1983: Space shuttle astronauts Story Musgrave and Don Peterson went on the first U.S. spacewalk in almost a decade as they worked in the open cargo bay of Challenger for nearly four hours.

1981: President Ronald Reagan returned to the White House from the hospital, 12 days after he was wounded in an assassination attempt.

April 11, 1980: The Equal Employment Opportunity Commission issued regulations specifically prohibiting sexual harassment of workers by supervisors.

1979: Officials declared an end to the crisis involving the Three Mile Island Unit 2 nuclear reactor in Pennsylvania, 12 days after a partial core meltdown.

1974: Hank Aaron of the Atlanta Braves hit his 715th career home run in a game against the Los Angeles Dodgers, breaking Babe Ruth’s record.

1970: Apollo 13, with astronauts James A. Lovell, Fred W. Haise and Jack Swigert, blasted off on its ill-fated mission to the moon.

1968: Funeral services, private and public, were held for Martin Luther King Jr. at the Ebenezer Baptist Church and Morehouse College in Atlanta, five days after the civil rights leader was assassinated in Memphis, Tennessee.

President Lyndon B. Johnson signed into law the Civil Rights Act of 1968, which included the Fair Housing Act, a week after the assassination of Martin Luther King Jr.

1965: Dozens of tornadoes raked six Midwestern states on Palm Sunday, killing 271 people.

1959: NASA presented its first seven astronauts: Scott Carpenter, Gordon Cooper, John Glenn, Gus Grissom, Wally Schirra, Alan Shepard and Donald Slayton.

1954: Sen. Joseph R. McCarthy, R-Wis., responding to CBS newsman Edward R. Murrow’s broadside against him on “See It Now,” said in remarks filmed for the program that Murrow had, in the past, “engaged in propaganda for Communist causes.”

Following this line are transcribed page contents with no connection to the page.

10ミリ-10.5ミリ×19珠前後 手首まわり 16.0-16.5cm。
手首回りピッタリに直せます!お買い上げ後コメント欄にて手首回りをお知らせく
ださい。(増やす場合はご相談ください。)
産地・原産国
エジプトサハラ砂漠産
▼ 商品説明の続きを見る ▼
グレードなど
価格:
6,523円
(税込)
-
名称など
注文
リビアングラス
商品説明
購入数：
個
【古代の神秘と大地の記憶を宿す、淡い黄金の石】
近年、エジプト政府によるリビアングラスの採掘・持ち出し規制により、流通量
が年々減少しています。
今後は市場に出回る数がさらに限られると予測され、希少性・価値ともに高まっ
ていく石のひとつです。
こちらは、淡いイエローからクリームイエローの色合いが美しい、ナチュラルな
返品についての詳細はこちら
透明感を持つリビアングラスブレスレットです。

1952: President Harry S. Truman seized the American steel industry to avert a nationwide strike. (The Supreme Court later ruled that Truman had overstepped his authority, opening the way for a seven-week strike by steelworkers.)

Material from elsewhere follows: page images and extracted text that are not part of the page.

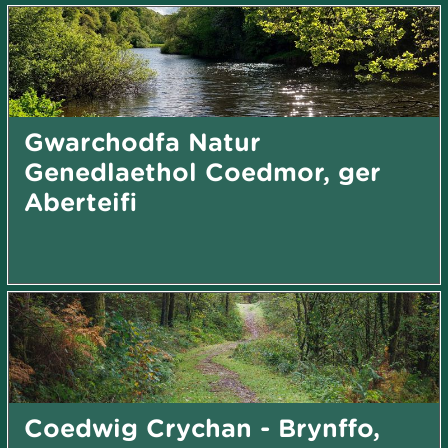
Gwarchodfa Natur
Genedlaethol Coedmor, ger
Aberteifi
Coedwig Crychan - Brynffo,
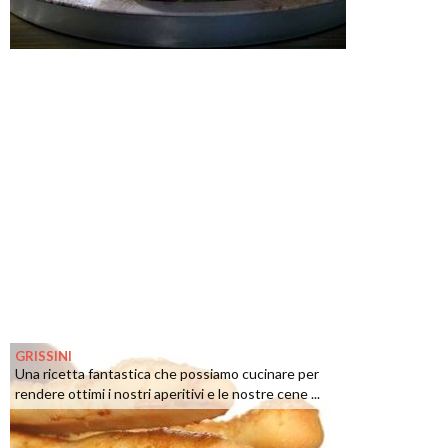
GRISSINI
Una ricetta fantastica che possiamo cucinare per
rendere ottimi i nostri aperitivi e le nostre cene ...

1945: During World War II, the Japanese warship Yamato and nine other vessels sailed on a suicide mission to attack the U.S. fleet off Okinawa; the fleet was intercepted the next day.

American soldiers liberated the Nazi concentration camp Buchenwald in Germany.

April 9, 1942: During World War II, some 75,000 Philippine and American defenders on Bataan surrendered to Japanese troops, who forced the prisoners into what became known as the Bataan Death March; thousands died or were killed en route.

1927: The image and voice of Commerce Secretary Herbert Hoover were transmitted live from Washington to New York in the first successful long-distance demonstration of television.

1917: The United States entered World War I as the House joined the Senate in approving a declaration of war against Germany that was then signed by President Woodrow Wilson.

April 10, 1912: The British liner RMS Titanic set sail from Southampton, England, on its ill-fated maiden voyage.

April 6, 1896: The first modern Olympic games formally opened in Athens, Greece.

1865: Confederate Gen. Robert E. Lee surrendered his army to Union Lt. Gen. Ulysses S. Grant at Appomattox Court House in Virginia.

President Abraham Lincoln spoke to a crowd outside the White House, saying, “We meet this evening, not in sorrow, but in gladness of heart.” (It was the last public address Lincoln would deliver.)

April 8, 1864: The United States Senate passed, 38-6, the 13th Amendment to the U.S. Constitution abolishing slavery. (The House of Representatives passed it in January 1865; the amendment was ratified and adopted in December 1865.)